The European Fund and Asset Management Association (EFAMA) published in cooperation with SWIFT, a new report on the evolution of automation and standardisation rates of fund orders received by transfer agents (TAs) in the cross-border fund centres of Luxembourg and Ireland in the first half of 2013.
The report confirms that the total volume of orders increased by 15% to 14.3 million compared to the second half of 2012 with 12.5 million orders.The automation rate and the use of the ISO standards in the fund industry remained stable at 77.8%(from 77.7% in December 2012).
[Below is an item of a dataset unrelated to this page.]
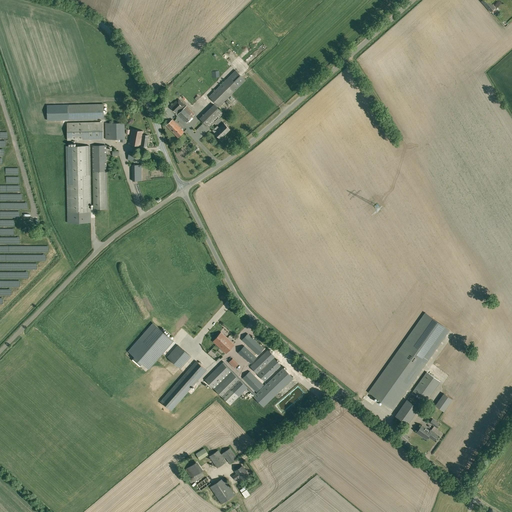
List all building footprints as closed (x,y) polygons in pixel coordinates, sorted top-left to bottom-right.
[(482,0),(481,1),(485,5),(490,12),(495,7),(488,0),(482,0)] [(183,94),(193,105),(235,69),(223,55),(210,66),(212,68),(183,94)] [(196,78),(210,63),(206,59),(191,74),(196,78)] [(246,80),(236,70),(209,96),(219,106),(246,80)] [(177,114),(185,106),(178,98),(170,106),(177,114)] [(68,120),(104,119),(104,107),(104,104),(68,104),(68,120)] [(194,117),(193,116),(195,114),(186,105),(178,114),(186,123),(188,121),(189,122),(194,117)] [(223,113),(214,105),(200,119),(209,127),(223,113)] [(172,119),(166,125),(171,131),(172,130),(178,137),(184,132),(180,128),(177,125),(172,119)] [(103,121),(68,121),(68,138),(102,138),(103,121)] [(105,123),(106,128),(105,128),(106,139),(120,139),(120,142),(125,142),(124,128),(124,123),(105,123)] [(219,128),(217,126),(212,130),(215,133),(215,134),(219,138),(223,135),(223,136),(230,129),(224,123),(219,128)] [(141,146),(143,135),(143,131),(132,129),(129,144),(141,146)] [(68,146),(66,146),(67,212),(67,223),(91,222),(91,212),(89,145),(68,146)] [(107,209),(107,171),(106,145),(92,145),(93,209),(107,209)] [(147,156),(128,152),(127,160),(146,163),(147,156)] [(132,181),(140,181),(140,164),(132,164),(132,181)] [(175,298),(168,306),(175,312),(182,304),(175,298)] [(393,409),(449,330),(425,312),(369,391),(393,409)] [(173,341),(153,323),(128,351),(135,357),(132,360),(140,367),(142,364),(149,369),(173,341)] [(221,332),(213,341),(226,353),(234,344),(221,332)] [(258,355),(264,349),(248,333),(242,340),(258,355)] [(191,356),(178,345),(167,357),(180,368),(191,356)] [(251,365),(258,358),(244,345),(238,353),(251,365)] [(268,350),(264,353),(250,367),(257,374),(271,361),(271,360),(274,357),(268,350)] [(234,358),(230,362),(237,368),(241,364),(234,358)] [(274,359),(271,362),(257,374),(264,381),(277,369),(277,368),(281,365),(274,359)] [(206,370),(196,361),(161,401),(171,410),(206,370)] [(205,379),(214,388),(230,405),(247,388),(254,396),(253,397),(263,407),(293,378),(283,368),(256,394),(223,361),(205,379)] [(263,385),(250,371),(243,377),(256,392),(263,385)] [(426,401),(440,381),(427,372),(413,391),(426,401)] [(298,394),(303,390),(299,386),(283,401),(284,403),(286,401),(289,405),(291,402),(292,404),(295,401),(291,397),(290,398),(289,397),(295,391),(298,394)] [(444,412),(453,399),(444,394),(436,406),(444,412)] [(407,424),(419,408),(407,400),(396,416),(407,424)] [(430,431),(429,431),(429,430),(427,429),(426,429),(421,425),(416,432),(426,439),(428,437),(428,436),(435,441),(438,436),(430,430),(430,431)] [(230,449),(221,454),(218,450),(209,456),(217,468),(226,462),(224,458),(226,457),(230,463),(236,459),(230,449)] [(195,477),(203,470),(196,462),(188,469),(195,477)] [(241,480),(248,475),(242,466),(235,471),(237,473),(233,476),(235,480),(239,477),(241,480)] [(201,491),(211,483),(207,477),(196,485),(201,491)] [(221,504),(235,495),(223,478),(210,487),(221,504)]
The report is an on-going campaign by EFAMA and SWIFT to highlight the advancement of automation and standardisation rates of orders of cross-border funds. Participating in this survey were 32 TAs in Ireland and Luxembourg, representing more than 80% of the total incoming third-party investment funds order volumes in both markets.
The report highlights are as follows:
The total automation rate of processed orders of cross-border fundsincreased to 77.8% in the second quarter of 2013, compared to 77.7% in the fourth quarter of 2012.However, the rate of standardisation progressed by 2.6 percentage points, reflecting a fall in the use of proprietary File Transfer Protocol (FTP) formats.
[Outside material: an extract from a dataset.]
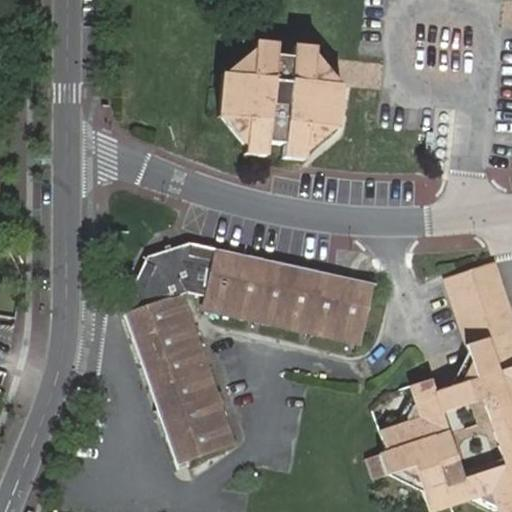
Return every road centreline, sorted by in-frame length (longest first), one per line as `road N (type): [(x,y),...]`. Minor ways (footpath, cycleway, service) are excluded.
road 1 (residential): [(511,211),(340,220),(224,198),(142,168),(67,160)]
road 2 (secondary): [(5,511),(66,338),(67,160)]
road 3 (secondary): [(67,160),(68,0)]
The total automation rate of orders processed in Luxembourg increased by 1.2% to reach 74.9%. This increase was driven almost equally by a greater use of ISO messaging standards and proprietary FTP.
The total automation rate of orders processed in Ireland decreased to 83.9% in the second quarter of 2013, compared to 85.3% in the fourth quarter of 2012. Still, the percentage of automated orders based on the ISO messaging standards increased to 23.5% in the second quarter of 2013, compared to 19.3% in the fourth quarter of 2013.
Peter De Proft, EFAMA Director General, notes : “The progress of automation and standardization continued during the first half of 2013, thanks to a greater use of ISO messaging standards. This is good news for the industry as greater automation goes hand in hand with improved cost-efficiency. Looking forward, reaching a total automation rate of 80% supported by a 50% ISO standardization rate should remain a medium term goal.”
Fabian Vandenreydt, Head of Securities Markets & Core Business Development, SWIFT, adds: “Although there has been very little movement towards automation in the last six months, an increase in total order volumes, combined with an ISO progression away from proprietary FTP, continues to demonstrate the priority that the industry has set to itself in the evolution of funds processing standardisation. It remains however crucial to pursue the quest towards more automation, and to decrease the level of manually processed orders. This is where a revamp of a large-scale Kill the Fax programme might be important to deliver tangible results.”